- Born: 1967 (age 58–59) Canada
- Occupations: Green technology venture capitalist, author
- Years active: 2005-present

= Tom Rand (venture capitalist) =

Canadian writer

Tom Rand (born 1967) is a Canadian venture capitalist and author. He founded the clean-tech advisor at MaRS Discovery District in Toronto and is Co-Founder and Managing Partner at the privately backed ArcTern Ventures. He also sits on the boards of a number of clean-energy companies and organizations, including Environmental Defence Canada.

Rand is a part-owner of Planet Traveler, a hostel in Toronto, named North America's greenest hotel. He is also known for his advocacy for the "green bonds" policy.

==Education==
Rand holds a bachelor's degree in electrical engineering from the University of Waterloo, a master's degree in philosophy of science from the University of London/London School of Economics, and a master's degree and Ph.D. in philosophy from the University of Toronto.

==Career==
In 2005, Rand started the VCi Green Funds, with capital from the sale of the Voice Courier group of companies, to provide angel and venture capital to companies developing emission-reduction technologies. He is currently the company's director. In 2009, he became the clean-tech practice lead at MaRS Discovery District, where he remains a senior advisor. He is also a managing partner of ArcTern Ventures, a fund that provides early-stage risk capital to the most promising MaRS clean-tech companies, and he sits on the boards of Morgan Solar, Hydrostor, Polar Sapphire, Woodland Biofuels, MMB Research, Environmental Defence Canada, and Cape Farewell. In 2018 ArcTern launched its Fund II, backed by OMERS and Equinor (formerly Statoil).

In 2007, Rand and his business partner Anthony Aarts began renovations on an abandoned building in Toronto, which in January 2011 became the Planet Traveler hotel. The building was retrofitted to use geothermal and solar thermal electricity, LED lighting, and drain-water heat recovery. Planet Traveler was the first building in Toronto to arrange for geothermal piping to be laid under city-owned property.

In 2008, as an Action Canada fellow, Rand led the "green bonds" policy team. While the policy has not been implemented in Canada, it has been incorporated into the platforms of Canada's Liberal Party and British Columbia's New Democratic Party.

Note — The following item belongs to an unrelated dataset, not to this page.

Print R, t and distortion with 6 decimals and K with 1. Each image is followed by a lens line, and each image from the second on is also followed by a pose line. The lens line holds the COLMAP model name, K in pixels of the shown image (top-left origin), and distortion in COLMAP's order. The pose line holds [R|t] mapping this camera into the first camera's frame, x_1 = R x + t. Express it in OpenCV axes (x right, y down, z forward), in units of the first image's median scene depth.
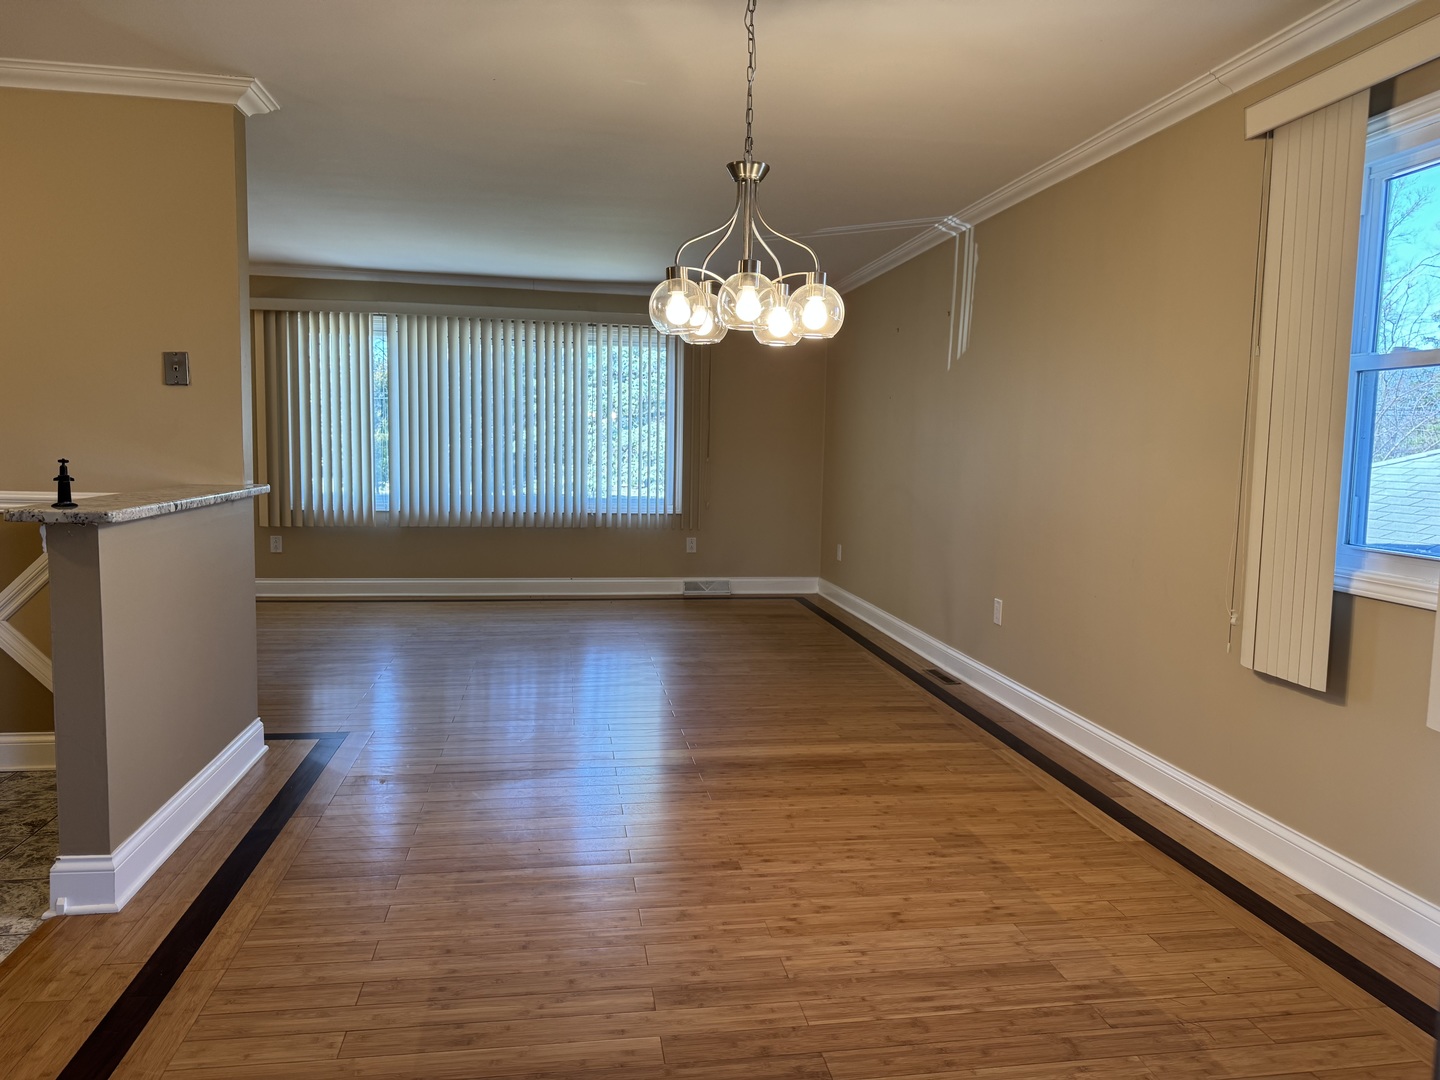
lens RADIAL K [[1026.1, 0, 715.1], [0, 1026.1, 537.3], [0, 0, 1]] dist [-0.000708, -0.007949]
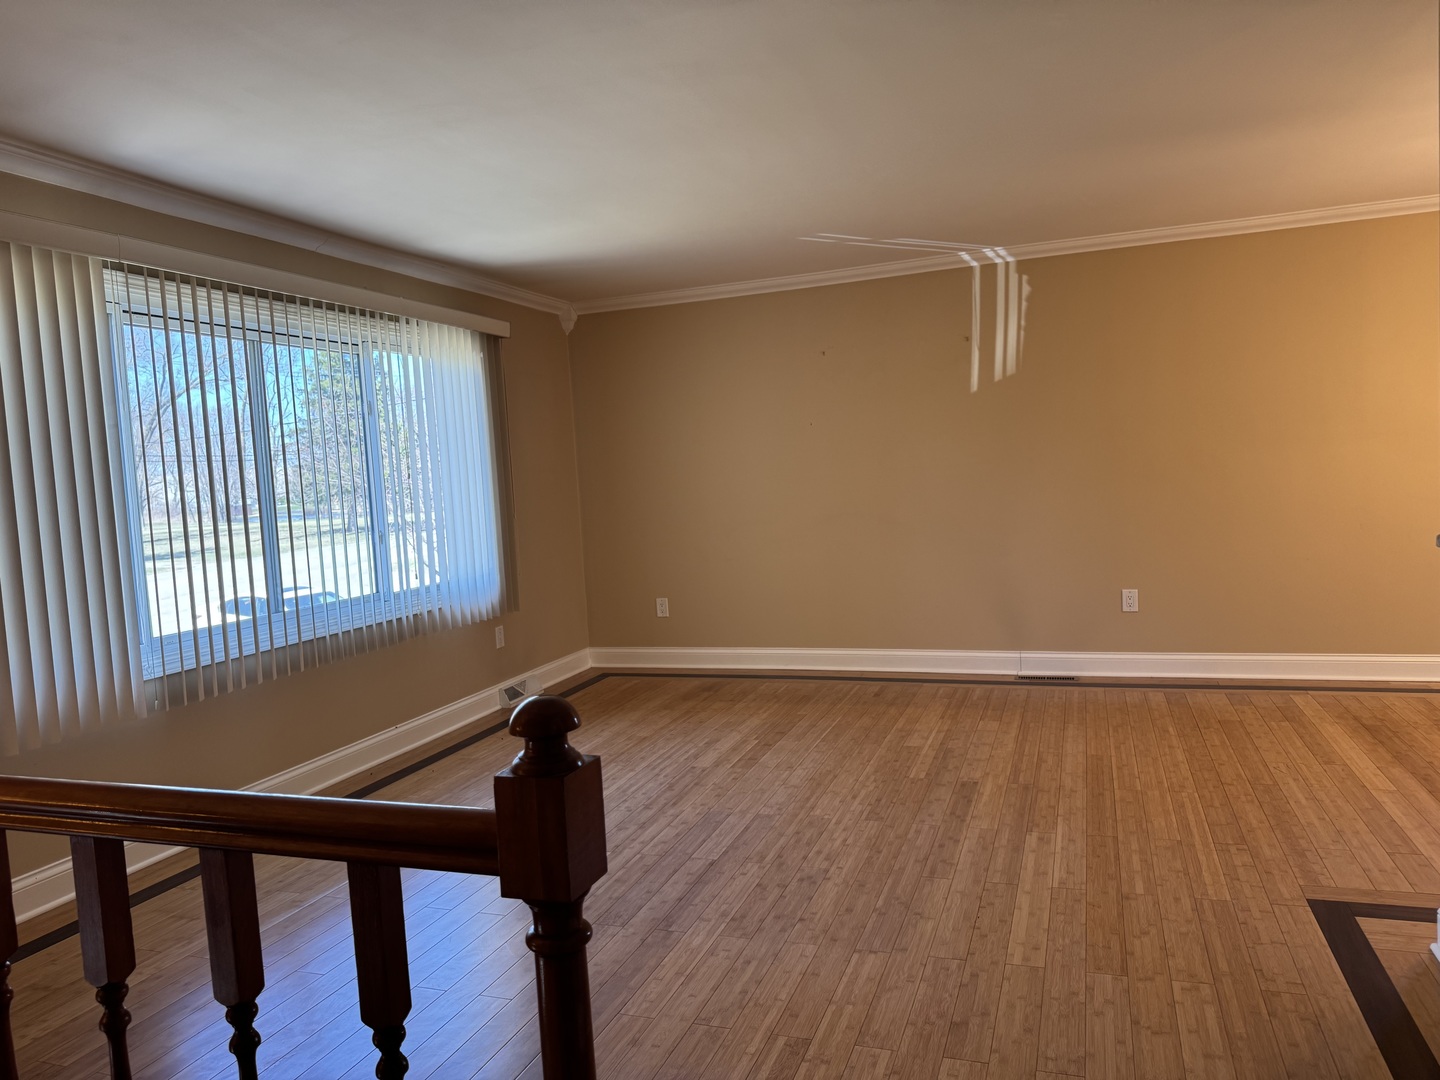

Rand has appeared on Canadian TV shows and is a frequent public speaker on the science, politics, and economics of climate change, as well as clean technology, venture capital, and innovation. He is a regular contributor on The Exchange with Amanda Lang.

==Writing==
Rand has written three books: Kick The Fossil Fuel Habit: 10 Clean Technologies to Save Our World', Waking the Frog: Solutions for our Climate Change Paralysis and (upcoming March 2020) The Case for Climate Capitalism: Economic Solutions for a Planet in Crisis. Kick the Fossil Fuel Habit won the White Pine Award for nonfiction in 2012. Waking the Frog was a top 10 best-seller (nonfiction) in Canada in 2014. Rand is also the author of a number of op-eds in the Canadian Business Journal, the Toronto Star, and The Globe and Mail. He argues that climate disruption is a major threat to sustained economic well-being and global food security.

==Awards==
On June 12, 2013, Rand received Earth Day Canada's Outstanding Commitment to the Environment Award. The organization's president, Jed Goldberg, said at the time, "Tom's work in promoting solutions to address climate change is legendary. He has facilitated the investment of tens of millions of dollars to those who have designed innovative technologies and processes that address the planet's most pressing environmental challenges, and he has built a most impressive example of energy efficiency in his Planet Traveler hostel."